= Eric Sutherland, 4th Lord Duffus =

Eric Sutherland (died 1768) was the 4th Lord Duffus, member of the Scottish nobility and a cadet of the Clan Sutherland.

==Early life==

He was the eldest son of Kenneth Sutherland, 3rd Lord Duffus and his wife Charlotta Christina, daughter of Eric Sioblade, governor of Gothenburg.

==Lord of Duffus==

Eric Sutherland was baptized on 10 August 1710 and was the titular 4th Lord Duffus. In 1734, after his father had died, he presented a petition to George II of Great Britain explaining how his father had been detained in Hamburg which meant that he had been unable to surrender on-time during the Jacobite rising of 1715 and thus disputed his father's attainder. The House of Lords decided against this claim and declared that he had no right to the title. However, letters from him and his wife show that he assumed the title and that this was accepted by his neighbors.

He was apparently an Ensign in Colonel Disney's Regiment in 1731. During the Jacobite rising of 1745 he remained loyal to the Crown and gave intelligence of the rebels to the Earl of Sutherland. According to James Balfour Paul, he did not take part in any military operations. According to William Fraser, he was a captain in the Earl of Sutherland's regiment. James Balfour Paul stated that Eric Sutherland's relations with the Earl of Sutherland's family were extremely friendly.
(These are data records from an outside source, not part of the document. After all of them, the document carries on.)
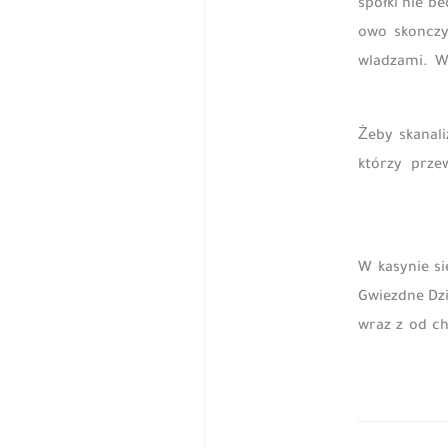
spółki nie b
owo skonczy 
wladzami. W
��Żeby skan
którzy prze
W kasynie s
Gwiezdne Dzi
wraz z od c
Next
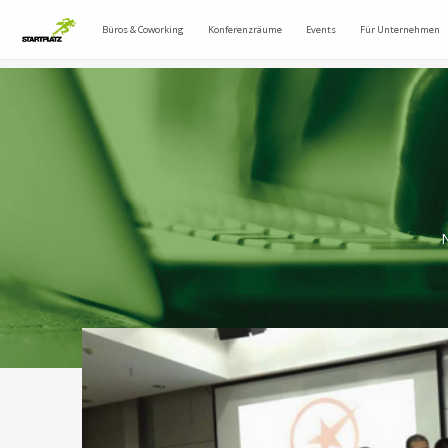
Büros & Coworking
Konferenzräume
Events
Für Unternehmen
N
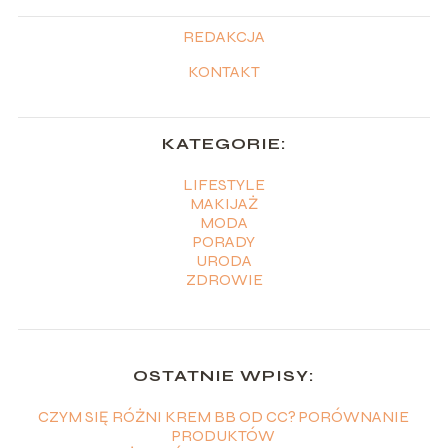
REDAKCJA
KONTAKT
KATEGORIE:
LIFESTYLE
MAKIJAŻ
MODA
PORADY
URODA
ZDROWIE
OSTATNIE WPISY:
CZYM SIĘ RÓŻNI KREM BB OD CC? PORÓWNANIE
PRODUKTÓW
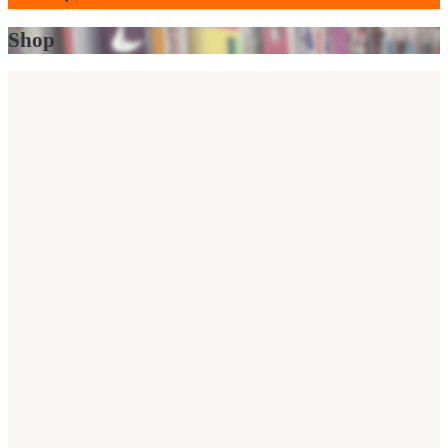
search
Shop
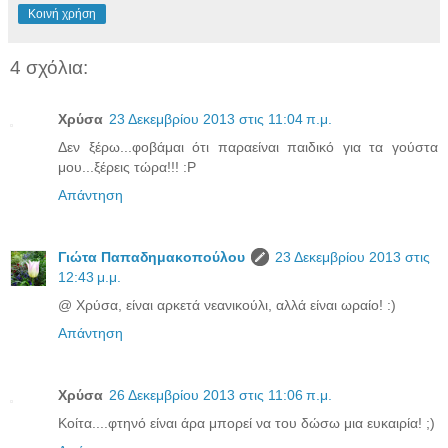
Κοινή χρήση
4 σχόλια:
Χρύσα
23 Δεκεμβρίου 2013 στις 11:04 π.μ.
Δεν ξέρω...φοβάμαι ότι παραείναι παιδικό για τα γούστα
μου...ξέρεις τώρα!!! :P
Απάντηση
Γιώτα Παπαδημακοπούλου
23 Δεκεμβρίου 2013 στις
12:43 μ.μ.
@ Χρύσα, είναι αρκετά νεανικούλι, αλλά είναι ωραίο! :)
Απάντηση
Χρύσα
26 Δεκεμβρίου 2013 στις 11:06 π.μ.
Κοίτα....φτηνό είναι άρα μπορεί να του δώσω μια ευκαιρία! ;)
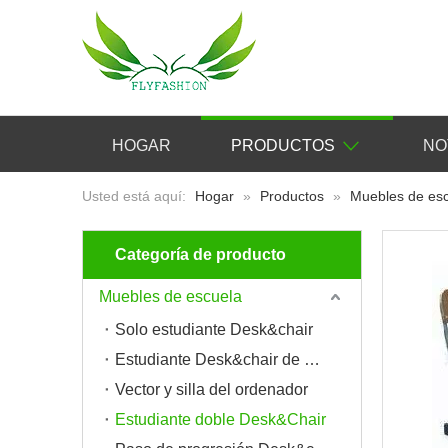
HOGAR
PRODUCTOS
NO
Usted está aquí:
Hogar
»
Productos
»
Muebles de es
Categoría de producto
Muebles de escuela
Solo estudiante Desk&chair
Estudiante Desk&chair de Doubel
Vector y silla del ordenador
Estudiante doble Desk&Chair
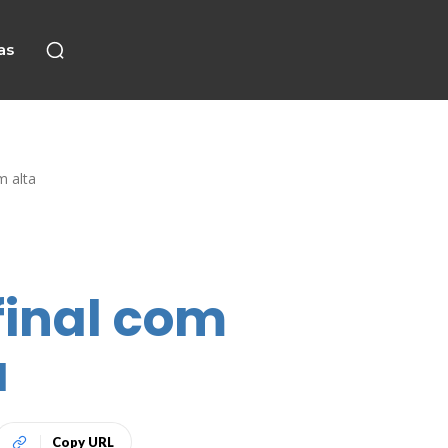
as
m alta
final com
a
Copy URL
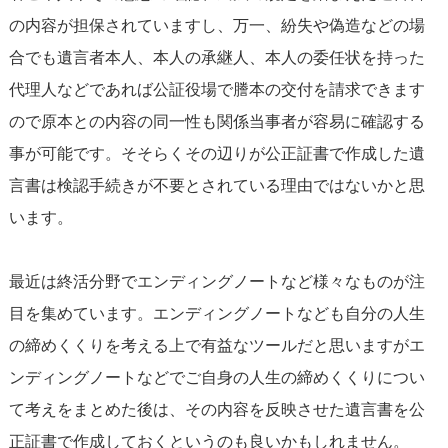
の内容が担保されていますし、万一、紛失や偽造などの場
合でも遺言者本人、本人の承継人、本人の委任状を持った
代理人などであれば公証役場で謄本の交付を請求できます
ので原本との内容の同一性も関係当事者が容易に確認する
事が可能です。そそらくその辺りが公正証書で作成した遺
言書は検認手続きが不要とされている理由ではないかと思
います。
最近は終活分野でエンディングノートなど様々なものが注
目を集めています。エンディングノートなども自分の人生
の締めくくりを考える上で有益なツールだと思いますがエ
ンディングノートなどでご自身の人生の締めくくりについ
て考えをまとめた後は、その内容を反映させた遺言書を公
正証書で作成しておくというのも良いかもしれません。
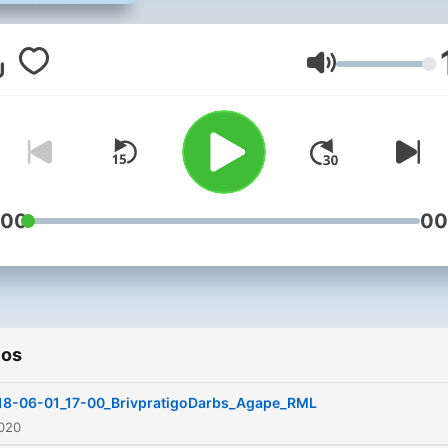
Volumen
:00
00
ios
18-06-01_17-00_BrivpratigoDarbs_Agape_RML
2020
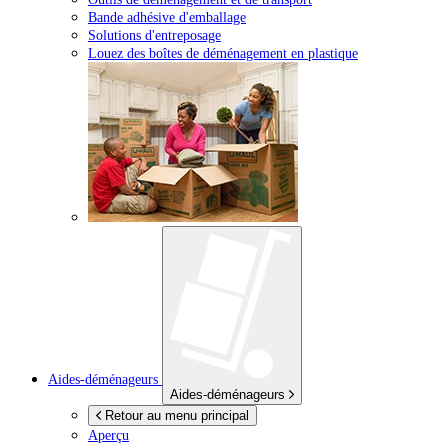
Bande adhésive d'emballage
Solutions d'entreposage
Louez des boîtes de déménagement en plastique
Aides-déménageurs
Aides-déménageurs
Retour au menu principal
Aperçu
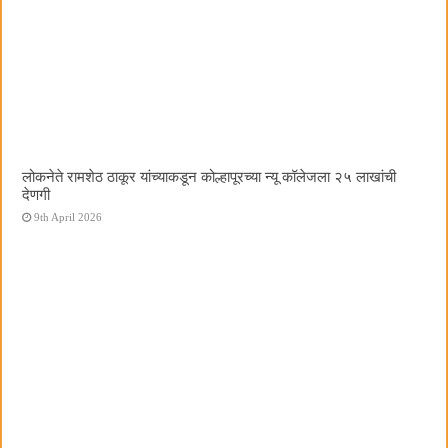
लोकनेते रामशेठ ठाकूर यांच्याकडून कोल्हापूरच्या न्यू कॉलेजला २५ लाखांची
देणगी
9th April 2026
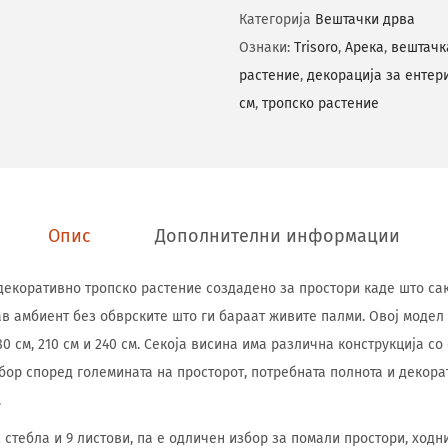
Категорија
Вештачки дрва
Ознаки:
Trisoro
,
Арека
,
вештачк
растение
,
декорација за ентер
см
,
тропско растение
Опис
Дополнителни информации
 декоративно тропско растение создадено за простори каде што са
ав амбиент без обврските што ги бараат живите палми. Овој модел 
180 см, 210 см и 240 см. Секоја висина има различна конструкција со
ор според големината на просторот, потребната полнота и декора
.
 стебла и 9 листови, па е одличен избор за помали простори, ходн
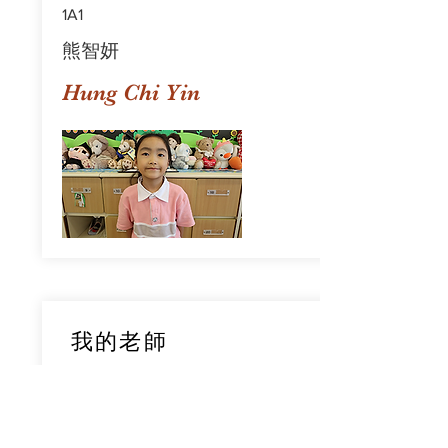
1A1
熊智妍
Hung Chi Yin
我的老師
1A1
鄧穎旋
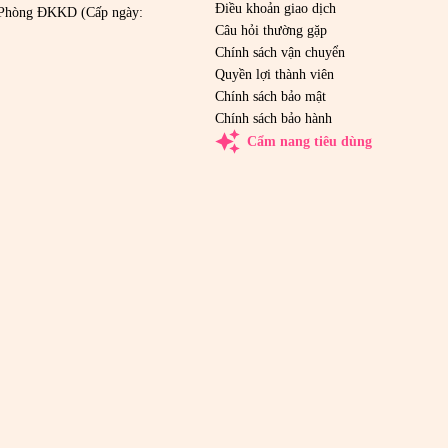
Điều khoản giao dịch
Phòng ĐKKD (Cấp ngày:
Câu hỏi thường gặp
Chính sách vận chuyển
Quyền lợi thành viên
Chính sách bảo mật
Chính sách bảo hành
auto_awesome
Cẩm nang tiêu dùng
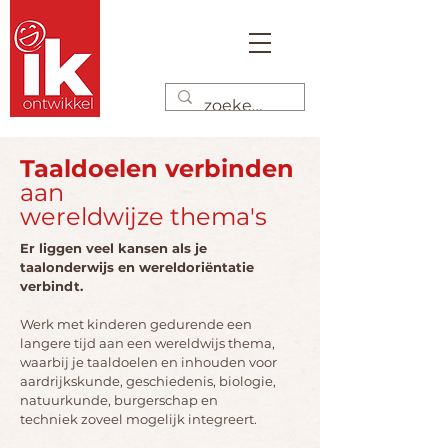
Taaldoelen verbinden
aan
wereldwijze thema's
Er liggen veel kansen als je
taalonderwijs en wereldoriëntatie
verbindt.
Werk met kinderen gedurende een
langere tijd aan een wereldwijs thema,
waarbij je taaldoelen en inhouden voor
aardrijkskunde, geschiedenis, biologie,
natuurkunde, burgerschap en
techniek
zoveel mogelijk integreert.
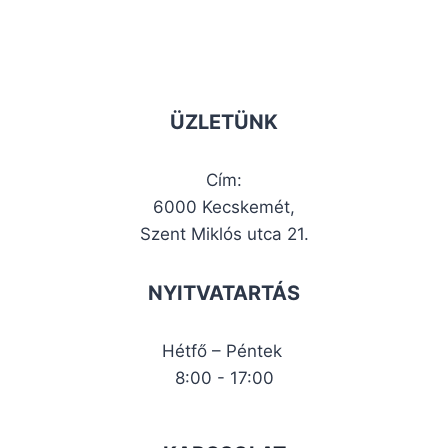
ÜZLETÜNK
Cím:
6000 Kecskemét,
Szent Miklós utca 21.
NYITVATARTÁS
Hétfő – Péntek
8:00 - 17:00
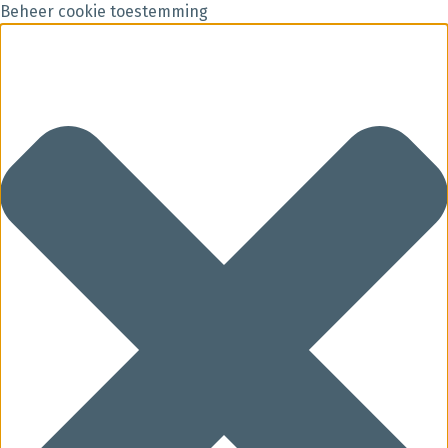
Beheer cookie toestemming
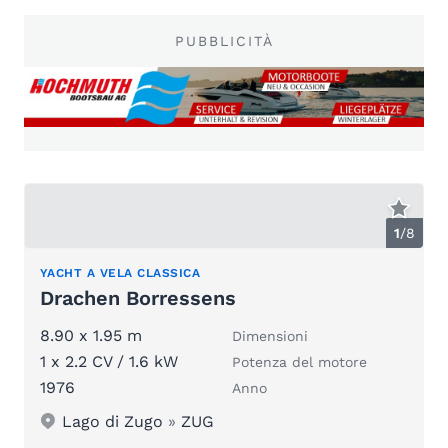
PUBBLICITÀ
1
/
8
YACHT A VELA CLASSICA
Drachen Borressens
8.90 x 1.95 m
Dimensioni
1 x 2.2 CV / 1.6 kW
Potenza del motore
1976
Anno
Lago di Zugo
»
ZUG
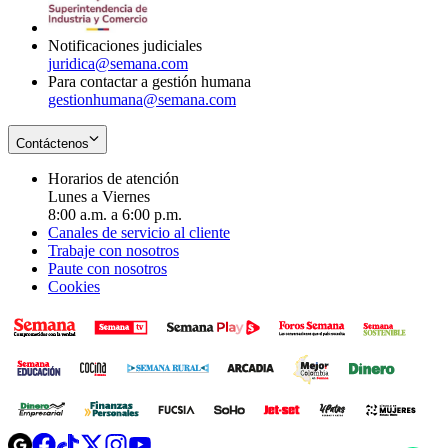
window
new
window
Notificaciones judiciales
juridica@semana.com
Para contactar a gestión humana
gestionhumana@semana.com
Contáctenos
Horarios de atención
Lunes a Viernes
8:00 a.m. a 6:00 p.m.
Canales de servicio al cliente
Trabaje con nosotros
Paute con nosotros
Cookies
Opens
Opens
Opens
Opens
Opens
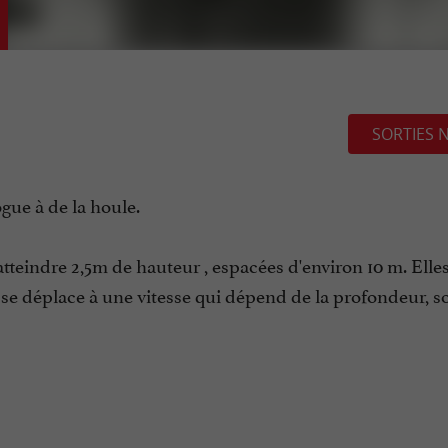
SORTIES 
gue à de la houle.
atteindre 2,5m de hauteur , espacées d'environ 10 m. Elle
e déplace à une vitesse qui dépend de la profondeur, so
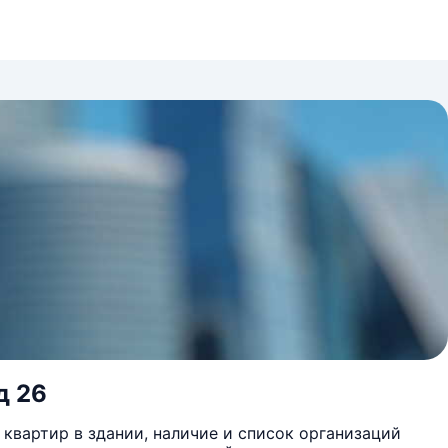
д 26
квартир в здании, наличие и список организаций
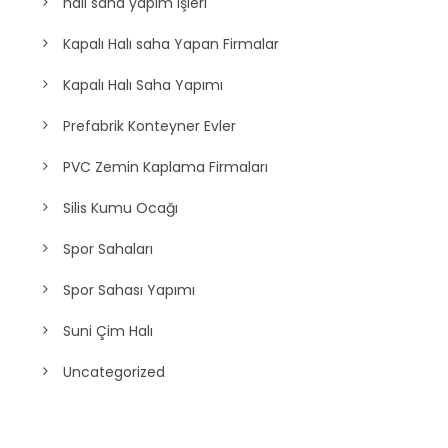
halı saha yapım işleri
Kapalı Halı saha Yapan Firmalar
Kapalı Halı Saha Yapımı
Prefabrik Konteyner Evler
PVC Zemin Kaplama Firmaları
Silis Kumu Ocağı
Spor Sahaları
Spor Sahası Yapımı
Suni Çim Halı
Uncategorized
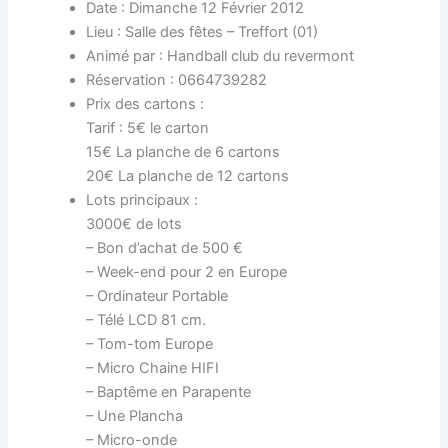
Date : Dimanche 12 Février 2012
Lieu : Salle des fêtes – Treffort (01)
Animé par : Handball club du revermont
Réservation : 0664739282
Prix des cartons :
Tarif : 5€ le carton
15€ La planche de 6 cartons
20€ La planche de 12 cartons
Lots principaux :
3000€ de lots
– Bon d’achat de 500 €
– Week-end pour 2 en Europe
– Ordinateur Portable
– Télé LCD 81 cm.
– Tom-tom Europe
– Micro Chaine HIFI
– Baptême en Parapente
– Une Plancha
– Micro-onde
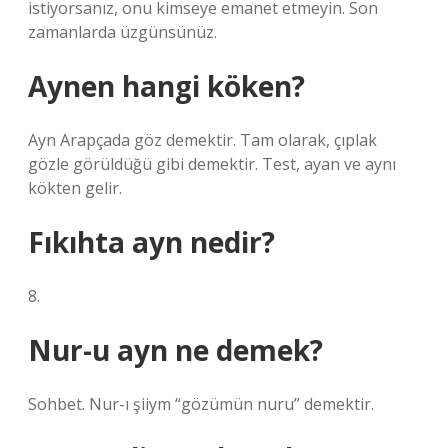
istiyorsanız, onu kimseye emanet etmeyin. Son
zamanlarda üzgünsünüz.
Aynen hangi köken?
Ayn Arapçada göz demektir. Tam olarak, çıplak
gözle görüldüğü gibi demektir. Test, ayan ve aynı
kökten gelir.
Fıkıhta ayn nedir?
8.
Nur-u ayn ne demek?
Sohbet. Nur-ı şiiym “gözümün nuru” demektir.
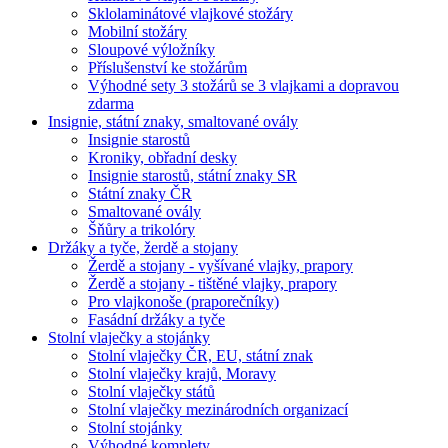
Sklolaminátové vlajkové stožáry
Mobilní stožáry
Sloupové výložníky
Příslušenství ke stožárům
Výhodné sety 3 stožárů se 3 vlajkami a dopravou
zdarma
Insignie, státní znaky, smaltované ovály
Insignie starostů
Kroniky, obřadní desky
Insignie starostů, státní znaky SR
Státní znaky ČR
Smaltované ovály
Šňůry a trikolóry
Držáky a tyče, žerdě a stojany
Žerdě a stojany - vyšívané vlajky, prapory
Žerdě a stojany - tištěné vlajky, prapory
Pro vlajkonoše (praporečníky)
Fasádní držáky a tyče
Stolní vlaječky a stojánky
Stolní vlaječky ČR, EU, státní znak
Stolní vlaječky krajů, Moravy
Stolní vlaječky států
Stolní vlaječky mezinárodních organizací
Stolní stojánky
Výhodné komplety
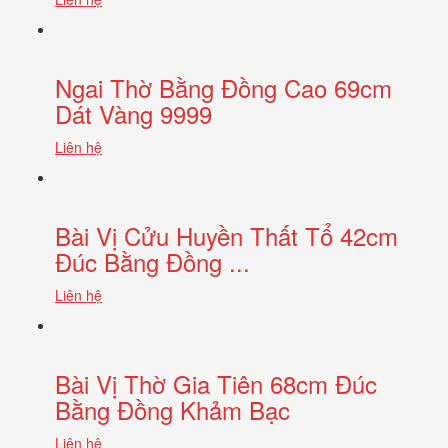
Ngai Thờ Bằng Đồng Cao 69cm
Dát Vàng 9999
Liên hệ
Bài Vị Cửu Huyền Thất Tổ 42cm
Đúc Bằng Đồng ...
Liên hệ
Bài Vị Thờ Gia Tiên 68cm Đúc
Bằng Đồng Khảm Bạc
Liên hệ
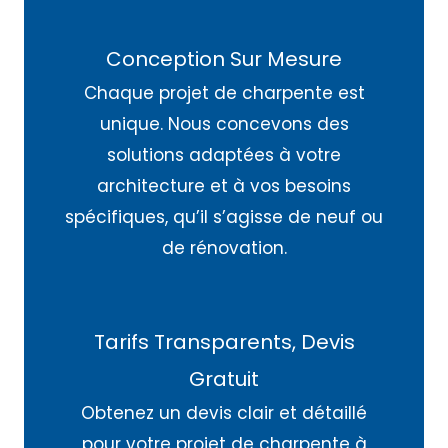
Conception Sur Mesure
Chaque projet de charpente est
unique. Nous concevons des
solutions adaptées à votre
architecture et à vos besoins
spécifiques, qu’il s’agisse de neuf ou
de rénovation.
Tarifs Transparents, Devis
Gratuit
Obtenez un devis clair et détaillé
pour votre projet de charpente à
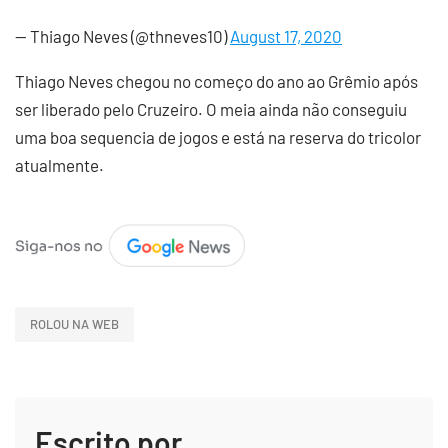
— Thiago Neves (@thneves10)
August 17, 2020
Thiago Neves chegou no começo do ano ao Grêmio após
ser liberado pelo Cruzeiro. O meia ainda não conseguiu
uma boa sequencia de jogos e está na reserva do tricolor
atualmente.
ROLOU NA WEB
Escrito por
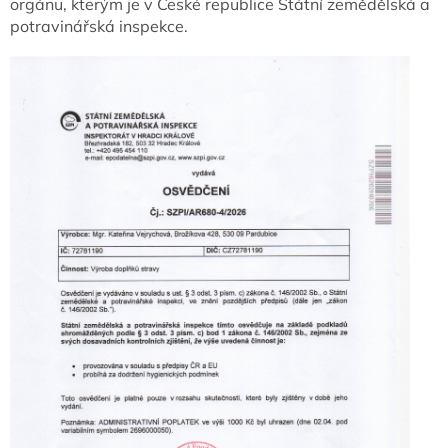
orgánu, kterým je v České republice Státní zemědělská a
potravinářská inspekce.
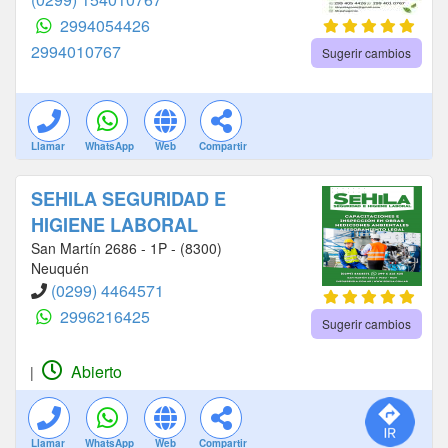
2994054426
2994010767
Sugerir cambios
Llamar
WhatsApp
Web
Compartir
SEHILA SEGURIDAD E
HIGIENE LABORAL
San Martín 2686 - 1P - (8300)
Neuquén
(0299) 4464571
2996216425
Sugerir cambios
Abierto
|
Llamar
WhatsApp
Web
Compartir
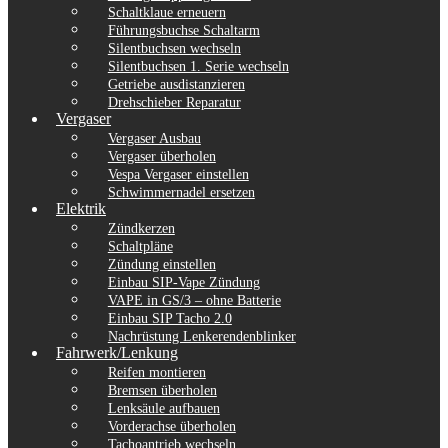
Schaltklaue erneuern
Führungsbuchse Schaltarm
Silentbuchsen wechseln
Silentbuchsen 1. Serie wechseln
Getriebe ausdistanzieren
Drehschieber Reparatur
Vergaser
Vergaser Ausbau
Vergaser überholen
Vespa Vergaser einstellen
Schwimmernadel ersetzen
Elektrik
Zündkerzen
Schaltpläne
Zündung einstellen
Einbau SIP-Vape Zündung
VAPE in GS/3 – ohne Batterie
Einbau SIP Tacho 2.0
Nachrüstung Lenkerendenblinker
Fahrwerk/Lenkung
Reifen montieren
Bremsen überholen
Lenksäule aufbauen
Vorderachse überholen
Tachoantrieb wechseln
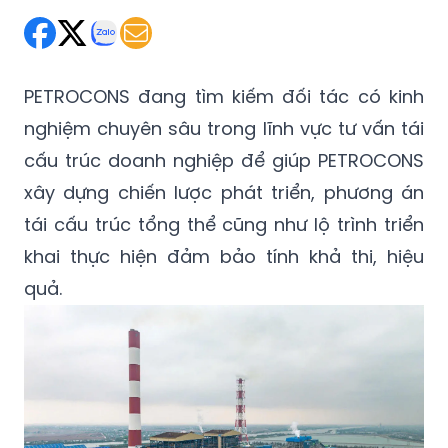
PETROCONS đang tìm kiếm đối tác có kinh
nghiệm chuyên sâu trong lĩnh vực tư vấn tái
cấu trúc doanh nghiệp để giúp PETROCONS
xây dựng chiến lược phát triển, phương án
tái cấu trúc tổng thể cũng như lộ trình triển
khai thực hiện đảm bảo tính khả thi, hiệu
quả.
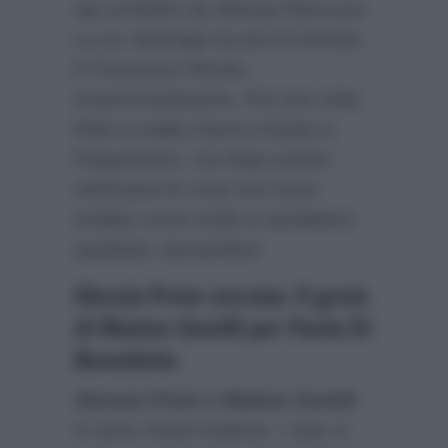
vip condotto da Alessia Marcuzzi.
La ex naufraga ha poi incontrato
lì Francesco Monte,
innamorandosene. Poi una volta
finito il reality hanno iniziato a
frequentarsi, ma dopo poche
settimane le cose non sono
andate come molti si sarebbero
aspettati, lasciandosi.
Alessia Prete seccata: il gesto
di Matteo Gentili per Paola Di
Benedetto
Alessia Prete e Matteo Gentili
si sono messi insieme. I due si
He died on 28 August 1768. It is said that he died at Skibo but it is more likely to have been at Skelbo, where he had a house.

==Family==

Eric Sutherland, 4th Lord Duffus married his cousin in the male line Elizabeth, daughter of Sir James Dunbar of Hempriggs, who had changed his surname from Sutherland to Dunbar after marrying into the Dunbar family. Their children were:

1. James Sutherland, 5th Lord Duffus (1747-1827), heir and successor. His title was restored by an Act of Parliament in 1826. He was succeeded by his 2nd cousin in the male line who had the surname Dunbar, the surname having been changed from Sutherland as mentioned above.
2. Axel or Axley Sutherland.
3. Elizabeth Sutherland, who married firstly, Captain Alexander Sinclair, son of Sir William Sinclair of Keiss and had issue, and secondly, to Charles Sinclair of Olrig and had issue.
4. Charlotte Sutherland, who married Sir John Sinclair of Mey, with whom she had issue: James Sinclair, 12th Earl of Caithness.
5. Anne Sutherland, who married George Mackay of Skibo, and had issue.